A ressurreição é a resposta de Deus para a crucificação



Caminhando pelo centro de São Paulo, ao passar pelo largo de São Francisco, num impulso suave e inspirado entrei na igreja do Santo dos pobres e dos animais. Vivíamos a Semana Santa. Deixando-me envolver pela doce paz presente na igreja, sentei-me e olhando o belo local, deixei o pensamento voar.
Algumas vezes já entrei nesta igreja consternado, com o coração ferido, sofrendo muito e sem saber o que fazer para sair da dor. Imaginei quantas pessoas sentaram neste mesmo banco, passando também por sofrimentos e desespero. Lembrei de um texto da escritora Marianne Williamson, instrutora e divulgadora do livro Um Curso Em Milagres, que fala de um tempo em que, ao passar por sofrimentos, devemos “deixar nossa alma sangrar, aceitar a dor, até que o ciclo se complete em si mesmo”.
“Você não pode apressar um rio ou um coração partido. Apenas saiba que isso também vai passar”.
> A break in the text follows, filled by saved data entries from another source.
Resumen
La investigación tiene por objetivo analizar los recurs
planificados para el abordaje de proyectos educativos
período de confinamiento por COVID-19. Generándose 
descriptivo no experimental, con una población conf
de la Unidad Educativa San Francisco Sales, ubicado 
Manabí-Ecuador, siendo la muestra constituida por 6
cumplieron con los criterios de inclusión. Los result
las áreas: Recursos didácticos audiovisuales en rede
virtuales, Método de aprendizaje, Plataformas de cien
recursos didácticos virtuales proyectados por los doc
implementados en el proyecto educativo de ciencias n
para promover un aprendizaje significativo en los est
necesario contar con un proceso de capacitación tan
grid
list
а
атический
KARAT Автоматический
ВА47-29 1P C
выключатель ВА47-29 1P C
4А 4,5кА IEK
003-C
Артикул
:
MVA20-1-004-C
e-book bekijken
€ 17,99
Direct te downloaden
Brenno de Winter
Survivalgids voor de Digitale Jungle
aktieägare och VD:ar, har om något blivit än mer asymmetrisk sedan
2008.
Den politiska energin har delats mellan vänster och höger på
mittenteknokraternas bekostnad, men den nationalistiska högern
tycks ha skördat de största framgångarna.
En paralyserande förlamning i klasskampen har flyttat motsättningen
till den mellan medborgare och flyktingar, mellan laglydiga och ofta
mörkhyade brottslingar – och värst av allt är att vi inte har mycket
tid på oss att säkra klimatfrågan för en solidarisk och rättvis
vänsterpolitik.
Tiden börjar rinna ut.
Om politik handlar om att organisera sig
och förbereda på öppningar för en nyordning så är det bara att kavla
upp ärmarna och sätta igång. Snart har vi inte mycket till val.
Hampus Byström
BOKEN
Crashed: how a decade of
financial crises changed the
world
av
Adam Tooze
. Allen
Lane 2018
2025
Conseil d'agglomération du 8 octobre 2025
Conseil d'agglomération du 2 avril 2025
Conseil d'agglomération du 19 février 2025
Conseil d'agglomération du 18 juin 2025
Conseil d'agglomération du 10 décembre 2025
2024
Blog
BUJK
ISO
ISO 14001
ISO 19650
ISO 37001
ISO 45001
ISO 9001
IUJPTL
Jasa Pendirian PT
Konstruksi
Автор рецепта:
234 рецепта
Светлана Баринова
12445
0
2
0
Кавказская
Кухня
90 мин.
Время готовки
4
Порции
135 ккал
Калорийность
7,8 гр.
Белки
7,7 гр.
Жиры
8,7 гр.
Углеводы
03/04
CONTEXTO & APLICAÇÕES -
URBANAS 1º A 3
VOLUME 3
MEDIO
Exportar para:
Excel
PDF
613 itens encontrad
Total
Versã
Sendo levado pelas ideias e pelo clima do local, pensei nas inúmeras lições que a crucificação de Cristo nos deixou, das quais podemos lançar mão em todos os momentos de nossa vida. Da mesma Marianne, temos um exemplo: “A crucificação não é especialmente um conceito cristão; metafisicamente, é um padrão de energia, demonstrado fisicamente na vida de Jesus, mas experimentado psiquicamente na vida de todos nós. Energeticamente, ele representa um padrão de pensamento. A morte é sua missão e a vida é sua inimiga, pois ele é a mente trabalhando contra Deus.
Portanto, este é o drama de cada vida humana, enquanto o amor nasce nesse mundo e depois é crucificado pelo medo. Mas a história não para aí. A ressurreição, como a crucificação, é uma verdade metafísica: é a resposta de Deus ao ego, ou o triunfo último do amor. Tudo o que sempre acontece, em qualquer situação, é que o amor aparece, é crucificado e, finalmente, jogado fora.”
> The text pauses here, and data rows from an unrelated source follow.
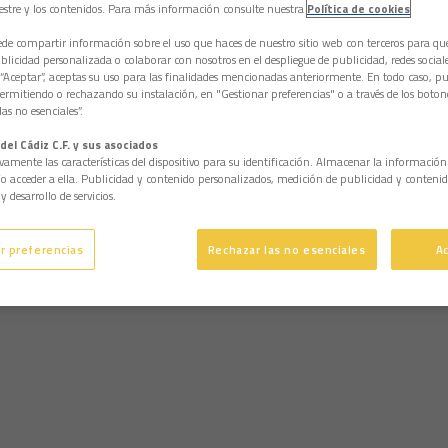
estre y los contenidos. Para más información consulte nuestra
Política de cookies
e compartir información sobre el uso que haces de nuestro sitio web con terceros para q
licidad personalizada o colaborar con nosotros en el despliegue de publicidad, redes sociales
 “Aceptar”, aceptas su uso para las finalidades mencionadas anteriormente. En todo caso, pu
permitiendo o rechazando su instalación, en "Gestionar preferencias" o a través de los boton
as no esenciales”.
del Cádiz C.F. y sus asociados
vamente las características del dispositivo para su identificación. Almacenar la informació
/o acceder a ella. Publicidad y contenido personalizados, medición de publicidad y contenid
y desarrollo de servicios.
r preferencias
Rechazar las no esenciales
A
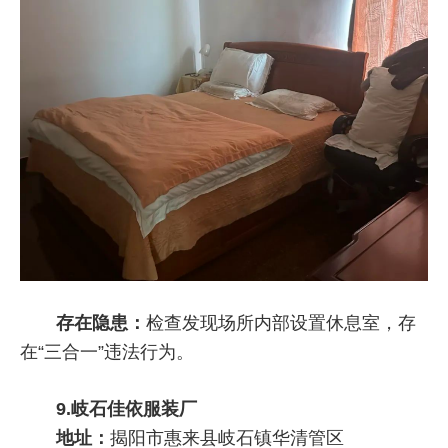
存在隐患：
检查发现场所内部设置休息室，存
在“三合一”违法行为。
9.岐石佳依服装厂
地址：
揭阳市惠来县岐石镇华清管区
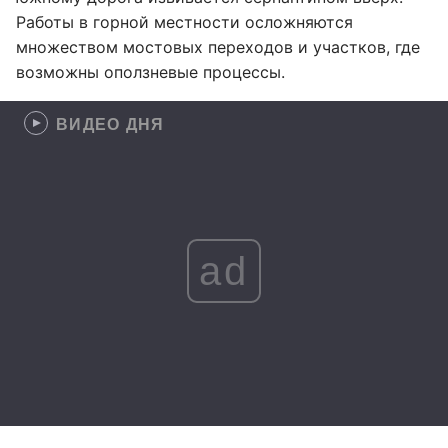
Работы в горной местности осложняются
множеством мостовых переходов и участков, где
возможны оползневые процессы.
ВИДЕО ДНЯ
ad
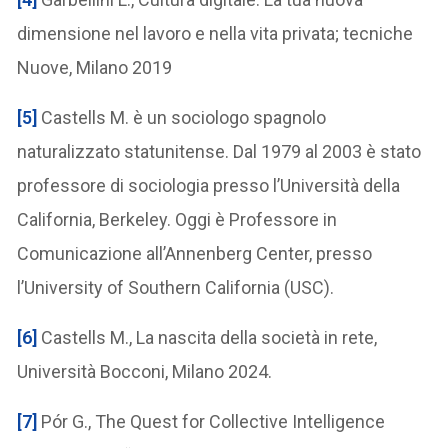
dimensione nel lavoro e nella vita privata; tecniche
Nuove, Milano 2019
[5]
Castells M. è un sociologo spagnolo
naturalizzato statunitense. Dal 1979 al 2003 è stato
professore di sociologia presso l’Università della
California, Berkeley. Oggi è Professore in
Comunicazione all’Annenberg Center, presso
l’University of Southern California (USC).
[6]
Castells M., La nascita della società in rete,
Università Bocconi, Milano 2024.
[7]
Pór G., The Quest for Collective Intelligence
Alongando mais as explicações, acho pertinente incluir outros trechos: "Essa é a tragédia da história humana. Existe uma força negra, não fora de nós, mas aqui dentro, sempre trabalhando para destruir o amor que Deus cria. Essa força, ou ego, é mantida no lugar por nossa crença de que somos separados de Deus e uns dos outros; ela se expressa constantemente através do julgamento e da culpa. É cada palavra grosseira, ataque, pensamento, ou ação violenta. Algumas vezes, ela sussurra, como em vislumbre malvado; outras vezes ela grita, como no genocídio de uma pessoa. Mas ela está sempre ativa, enquanto tiver medo como combustível. E hoje, ela está de olho no maior prêmio de todos – a perspectiva da aniquilação global.
"A crucificação toma muitas formas: material, mental, emocional, e espiritual. Mentalmente, ela é uma doença progressiva trabalhando dentro das nossas mentes. Ela algumas vezes é chamada de segunda força, o anti-Cristo. Ela é o elemento destrutivo, contra a vida, na experiência humana.
"A ressurreição é a resposta de Deus para a crucificação; é Seu ato de elevar nossas consciências ao ponto onde os efeitos do medo são cancelados. Nossa santidade – o amor de Deus dentro de nós – é a única maneira pela qual a humanidade já transcendeu a escuridão, e sempre será.
"Não há nada mais lindo do que o manto do sobrevivente. Não há nada mais iluminado do que o corpo ressuscitado; a nova personalidade que emerge quando a velha foi deixada de lado."
Após essas lições, todas relembradas no silêncio santo da igreja, “religado” à minha essência levantei-me e caminhei para levar ao turbulento mundo, que rugia sua fúria através da balburdia cotidiana, o amor que renascia em meu peito.